Perform one of the following actions in the details pane of the selected administration group:
- To configure application settings for a group of protected devices, select the Policies tab and open the Properties: <Policy name> window.
  1. In the tree of Kaspersky Security Center Administration Console, expand the Managed devices node.
  2. Expand the administration group whose policy settings you want to configure, and select the Policies tab in the results pane.
  3. Select the policy you want to configure.
  4. Open the Properties: <Policy name> window in one of the following ways:
    - Select the Properties option in the context menu of the policy.
    - Click the Configure policy settings link in the results pane of the selected policy.
    - Double-click the required policy.
    The Properties: <Policy name> window opens.
- To configure the settings of a task or application for an individual protected device, select the Devices tab and go to the settings of a local task or the application settings.
In the Telemetry collection servers section, select the SIEM integration subsection.
In the Connection settings block, select the Use TLS encryption check box to encrypt data transfer between Kaspersky Endpoint Agent and the SIEM server.

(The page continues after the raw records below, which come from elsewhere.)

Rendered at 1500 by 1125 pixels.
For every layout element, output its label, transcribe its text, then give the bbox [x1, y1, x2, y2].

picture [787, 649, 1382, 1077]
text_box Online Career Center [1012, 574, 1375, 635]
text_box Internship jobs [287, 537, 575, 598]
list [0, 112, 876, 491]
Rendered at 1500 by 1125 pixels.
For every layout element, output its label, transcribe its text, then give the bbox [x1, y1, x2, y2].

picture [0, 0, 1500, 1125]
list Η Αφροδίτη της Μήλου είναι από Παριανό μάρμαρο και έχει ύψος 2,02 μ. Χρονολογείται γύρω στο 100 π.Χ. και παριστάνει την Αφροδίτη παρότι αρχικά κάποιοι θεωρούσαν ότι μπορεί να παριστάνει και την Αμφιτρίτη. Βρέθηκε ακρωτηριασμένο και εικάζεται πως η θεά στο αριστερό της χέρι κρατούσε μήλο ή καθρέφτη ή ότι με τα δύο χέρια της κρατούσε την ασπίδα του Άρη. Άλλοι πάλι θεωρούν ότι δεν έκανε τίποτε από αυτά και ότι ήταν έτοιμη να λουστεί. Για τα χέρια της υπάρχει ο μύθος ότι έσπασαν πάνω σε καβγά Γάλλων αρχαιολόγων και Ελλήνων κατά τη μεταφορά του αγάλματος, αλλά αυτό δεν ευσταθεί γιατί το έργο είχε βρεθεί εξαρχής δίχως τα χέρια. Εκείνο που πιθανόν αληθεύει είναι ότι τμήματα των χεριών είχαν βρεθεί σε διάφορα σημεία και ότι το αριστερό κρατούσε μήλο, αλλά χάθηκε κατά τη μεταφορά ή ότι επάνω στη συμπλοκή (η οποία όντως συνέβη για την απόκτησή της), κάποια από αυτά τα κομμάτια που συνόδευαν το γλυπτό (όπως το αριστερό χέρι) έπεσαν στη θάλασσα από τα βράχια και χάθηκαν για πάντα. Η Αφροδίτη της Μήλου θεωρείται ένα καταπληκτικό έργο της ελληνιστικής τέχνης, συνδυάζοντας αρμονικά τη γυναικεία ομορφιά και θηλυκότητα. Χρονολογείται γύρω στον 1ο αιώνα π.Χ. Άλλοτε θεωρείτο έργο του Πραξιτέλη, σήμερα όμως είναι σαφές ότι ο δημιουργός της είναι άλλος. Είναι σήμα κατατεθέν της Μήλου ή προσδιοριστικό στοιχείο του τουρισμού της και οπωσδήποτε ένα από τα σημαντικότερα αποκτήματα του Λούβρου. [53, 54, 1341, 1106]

If you want to configure additional connection protection using a pinned TLS certificate:
1. Select the Use pinned certificate to secure connection check box.
2. Add a TLS certificate:
  1. Click the Add new TLS certificate button.
    The Adding TLS certificate window will open.
  2. Do one of the following:
    - Click Browse, and in the window that opens, select the certificate file and click Open.
    - Copy and paste the contents of the certificate file to the TLS certificate data field.
  3. Click Add.
  Information about the added TLS certificate is shown in the TLS certificate data group of settings.
If you want to configure additional connection protection using a user certificate:
1. Click the Add client certificate button.
  The Secure with client certificate window opens.
2. Select the Secure connection with client certificate check box.
3. Click the Upload button.
4. In the window that opens, select the PFX file that stores the client certificate in encrypted form.
5. Click Open.
6. In the Cryptocontainer password field, enter the password for the PFX file.
7. Click OK.
In the upper right corner of the settings group, change the switch from Policy not enforced to Under policy.
Click OK.

A secure connection with the SIEM server is configured.